Matter removed from current law appears [in brackets and struckthrough.]

Matter which is either (a) all new or (b) repealed and reenacted appears in regular type.

03/10/10 0891s

10-2711

09/01

STATE OF NEW HAMPSHIRE

In the Year of Our Lord Two Thousand Ten

AN ACT relative to net operating loss carryovers under the business profits tax and relative to economic revitalization zone tax credits.

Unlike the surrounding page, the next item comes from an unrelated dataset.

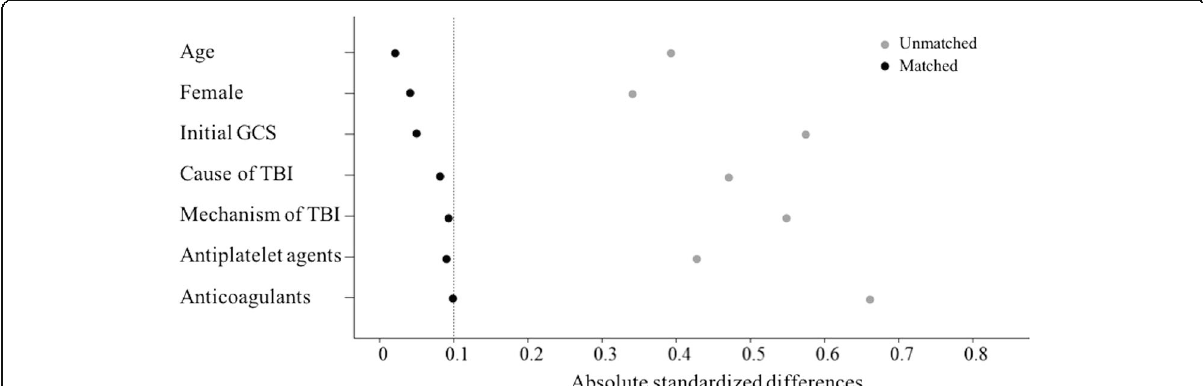
Fig. 1 Absolute standardized difference (ASD) before and after propensity score matching. ASD < 0.10 implies good balance between the two groups. GCS, Glasgow Coma Scale; TBI, traumatic brain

Be it Enacted by the Senate and House of Representatives in General Court convened:

1 New Subparagraph; Business Profits Tax; Net Operating Loss Carryovers. Amend RSA 77-A:4, XIII by inserting after subparagraph (d) the following new subparagraph:

(e) On or after July 1, 2010, the amount of net operating loss generated in a tax year that may be carried forward may not exceed $10,000,000.

2 Repeal of Prospective Repeal. The following are repealed:

I. 2007, 263:123, relative to the repeal of economic revitalization zone tax credits.

II. 2007, 263:176, X, relative to the effective date of 2007, 263:123.

3 Designation of Economic Revitalization Zone. Amend RSA 162-N:2, I(b) to read as follows:

(b) The median household income in the census tract or tracts in which the zone is located is less than [$40,500] 80 percent of the state median household income according to the most recent federal decennial census.

4 Determination of Economic Revitalization Zone Tax Credits Eligible Amount. Amend the introductory paragraph of RSA 162-N:6, II(d) to read as follows:

(d) 4 percent of the [lesser] greater of the following:

5 Effective Date. This act shall take effect July 1, 2010.

LBAO

10-2711

12/31/09

SB 383-FN - FISCAL NOTE

AN ACT relative to net operating loss carryovers under the business profits tax.

FISCAL IMPACT:

      The Department of Revenue Administration states this bill will decrease state general fund and education trust fund revenue by an indeterminable amount in FY 2011 and each fiscal year thereafter. This bill will have no fiscal impact on state, county and local expenditures or county and local revenue.

METHODOLOGY:

    The Department of Revenue Administration states this bill increases the limitation amount of net operating loss (NOL) generated in a tax year that may be carried forward under the business profits tax (BPT) from $1 million to $10 million. The Department states they cannot project the loss of revenue due to this expansion of the NOL deduction because the future BPT profits and losses are not known. The Department did, however, provide the following background of the NOL deduction: The NOL deduction is a provision of the BPT law added in 1988. The NOL provision was effective for losses incurred after January 1, 1989. On July 1, 2002, the law was revised to permit carry forward of NOLs for 10 years following the loss year instead of 5 years. The amount of NOL generated each year per entity was limited to $250,000. For taxable periods ending between July 1, 2003 and June 30, 2004, the NOL generated was limited to $500,000, between July 1, 2004 and June 30, 2005, limited to $750,000, and for taxable periods ending on or after July 1, 2005, limited to $1 million and the requirement to carry back losses prohibited. The chart below shows by calendar year, the BPT revenue reduction attributable to the NOL deduction.

FY

BPT Loss

 

FY

BPT Loss

1991

4,607,000

 

2000

8,108,000

1992

4,428,000

 

2001

9,029,000

1993

7,297,000

 

2002

10,162,000

1994

7,974,000

 

2003

12,518,000

1995

7,751,000

 

2004

10,911,000

1996

4,762,000

 

2005

12,681,000

1997

7,514,000

 

2006

13,281,000

1998

8,451,000

 

2007

16,695,000

1999

8,715,000

 

2008

17,743,000

                      LBAO

                      10-2711

                      12/31/09

    The Department further states that since the expansion of the deduction to $1 million in 2005, there has been an increased loss in BPT revenue of more that $5 million. While unknown, the Department indicates an increase in the NOL deduction to $10 million would result in a substantial loss in BPT revenue. The provisions of this bill can be administered within Department of Revenue Administration’s existing budget.